Scattering more flour on top of the dough, he folded it over again.
It was almost time to cut the soba! He pulled out the chopping board and sprinkled on a lot of buckwheat flour.
The dough was placed on top of the chopping board, and more flour was scattered on top.
He showed us the large knife and taught us how to hold it. The Chinese characters were on the outside, and the hand holding the knife had the index finger pointing down towards the board. On top of the soba dough Hashimoto-san placed a wooden chopping guide. On the chopping guide, he placed his other hand, with the fingers in a “fox shape” – pinky and index finger pointing down, and the middle and ring finger folded in. He then taught us how to cut the soba.
The knife was placed hard up against the chopping guide – he tilted the knife a tiny amount (which moved the chopping guide slightly), pulled the knife back up and then pushed down to cut the soba.
After repeating this movement, the soba was cut into thin strips.

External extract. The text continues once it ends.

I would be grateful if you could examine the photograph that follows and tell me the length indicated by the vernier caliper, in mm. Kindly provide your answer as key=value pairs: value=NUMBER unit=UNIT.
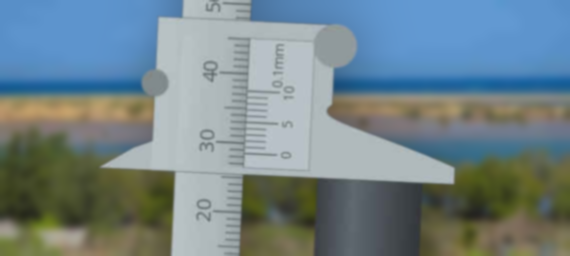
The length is value=28.5 unit=mm
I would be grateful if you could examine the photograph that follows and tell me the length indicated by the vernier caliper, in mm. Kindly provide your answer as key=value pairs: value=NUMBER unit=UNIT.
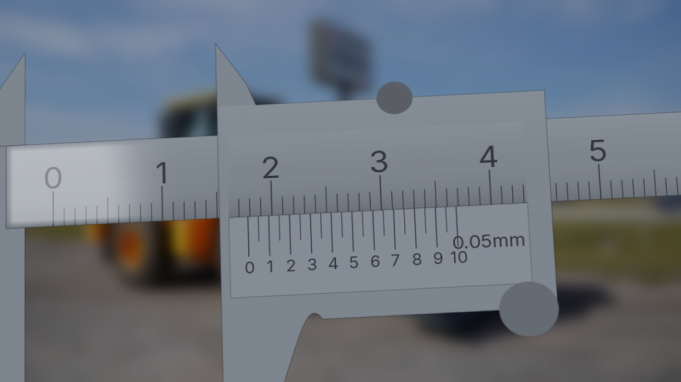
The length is value=17.8 unit=mm
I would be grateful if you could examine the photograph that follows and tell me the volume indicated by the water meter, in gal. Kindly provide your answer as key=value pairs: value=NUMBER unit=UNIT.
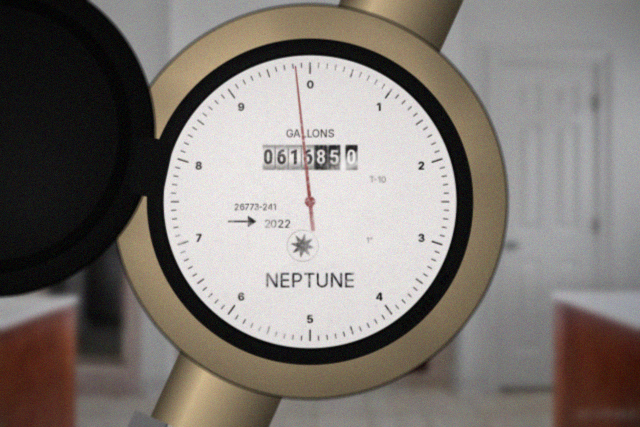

He cut the soba very quickly and thinly – it was very impressive!
And his noodles were beautiful.
After the demonstration, Alastair and I tried making soba noodles ourselves. We shared a bowl and made noodles together, which is a good thing because a batch of soba noodles makes enough to serve 5 people! The cutting of the noodle took a bit of practice, but I think we did really well, and our noodles turned out nice and thin (those are our noodles in the photo). We made the best ones – haha!
We then had the opportunity to eat the noodles we made. Hashimoto-san cooked our noodles in a large pot of boiling water for 60 seconds, and then rinsed them thoroughly in cold water before dunking them into ice water.
We ate them dipped in soba sauce – yum!
I love cold soba, and the noodles were doubly delicious because we had made them ourselves. It was fascinating to learn the process in making soba noodles by hand – I hadn’t realised it was that labour intensive. But it was good fun and we got to eat our work. What’s better than that?